**Directions for this task**.
Pictures must be dropped from the copy of the entries below; all else is returned exactly.
Records for the task Start Marker
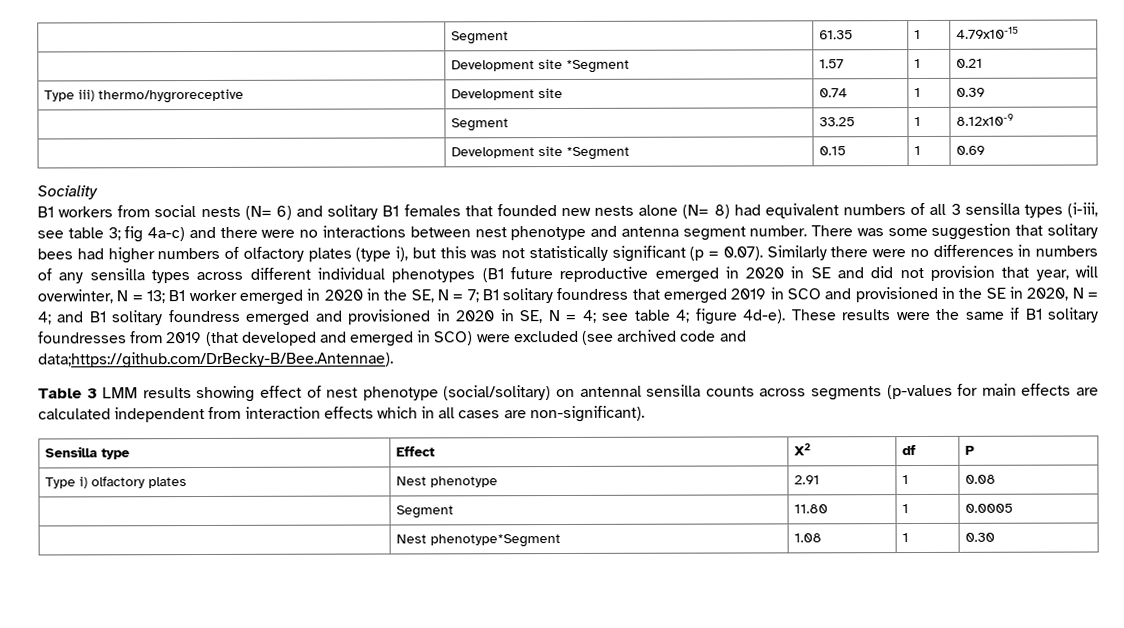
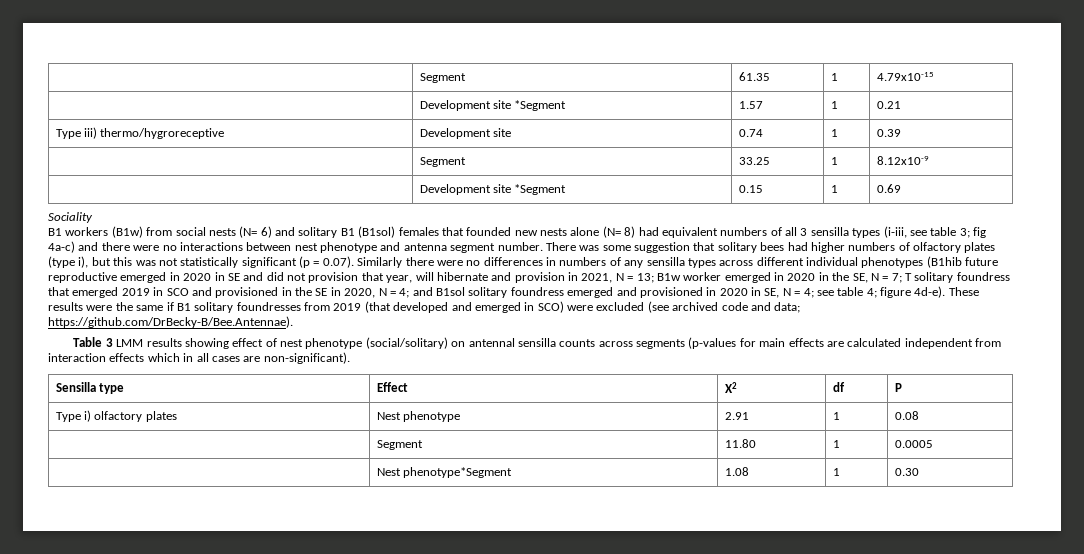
(114, 212) none -> [111,226,143,238] (B1w)
(400, 211) none -> [358,226,396,238] (B1sol)
[481,268,504,283] (B1 -> [926,256,962,268] (B1hib
[37,289,113,304] overwinter, -> [436,272,613,283] hibernate and provision in 2021,
[168,290,186,302] B1 -> [656,273,681,281] B1w
[481,289,499,301] B1 -> [905,273,912,281] T
[88,311,107,323] B1 -> [436,287,465,296] B1sol
[38,351,394,369] data;https://github.com/DrBecky-B/Bee.Antennae). -> [774,302,801,313] [48,316,293,328] data; https://github.com/DrBecky-B/Bee.Antennae).

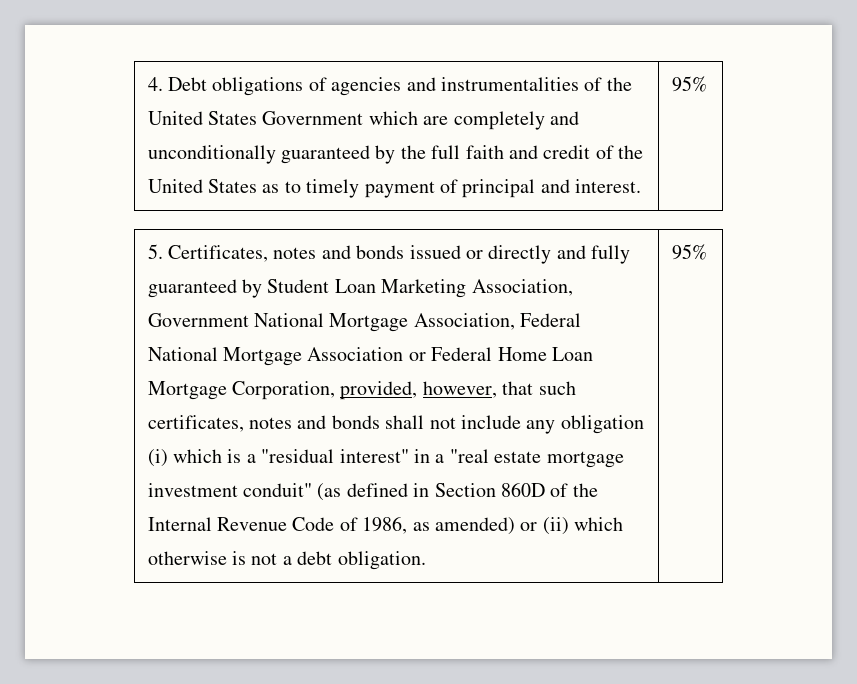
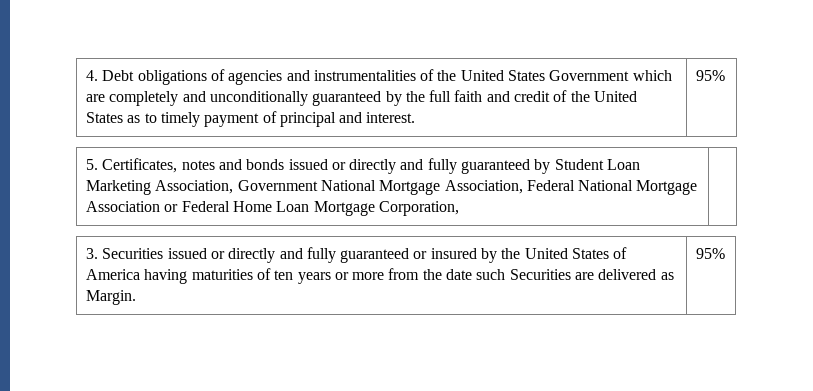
[340,381,576,400] [147,415,644,434] [147,449,624,468] [147,482,598,501] [147,516,624,535] [147,551,426,570] provided, however, that such certificates, notes and bonds shall not include any obligation (i) which is a "residual interest" in a "real estate mortgage investment conduit" (as defined in Section 860D of the Internal Revenue Code of 1986, as amended) or (ii) which otherwise is not a debt obligation. -> [85,247,628,263] [85,268,674,284] [85,290,136,305] | // 3. Securities issued or directly and fully guaranteed or insured by the United States of America having maturities of ten years or more from the date such Securities are delivered as Margin.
Records for the task End Marker
**Result**.
(114, 212) none -> [111,226,143,238] (B1w)
(400, 211) none -> [358,226,396,238] (B1sol)
[481,268,504,283] (B1 -> [926,256,962,268] (B1hib
[37,289,113,304] overwinter, -> [436,272,613,283] hibernate and provision in 2021,
[168,290,186,302] B1 -> [656,273,681,281] B1w
[481,289,499,301] B1 -> [905,273,912,281] T
[88,311,107,323] B1 -> [436,287,465,296] B1sol
[38,351,394,369] data;https://github.com/DrBecky-B/Bee.Antennae). -> [774,302,801,313] [48,316,293,328] data; https://github.com/DrBecky-B/Bee.Antennae).

[340,381,576,400] [147,415,644,434] [147,449,624,468] [147,482,598,501] [147,516,624,535] [147,551,426,570] provided, however, that such certificates, notes and bonds shall not include any obligation (i) which is a "residual interest" in a "real estate mortgage investment conduit" (as defined in Section 860D of the Internal Revenue Code of 1986, as amended) or (ii) which otherwise is not a debt obligation. -> [85,247,628,263] [85,268,674,284] [85,290,136,305] | // 3. Securities issued or directly and fully guaranteed or insured by the United States of America having maturities of ten years or more from the date such Securities are delivered as Margin.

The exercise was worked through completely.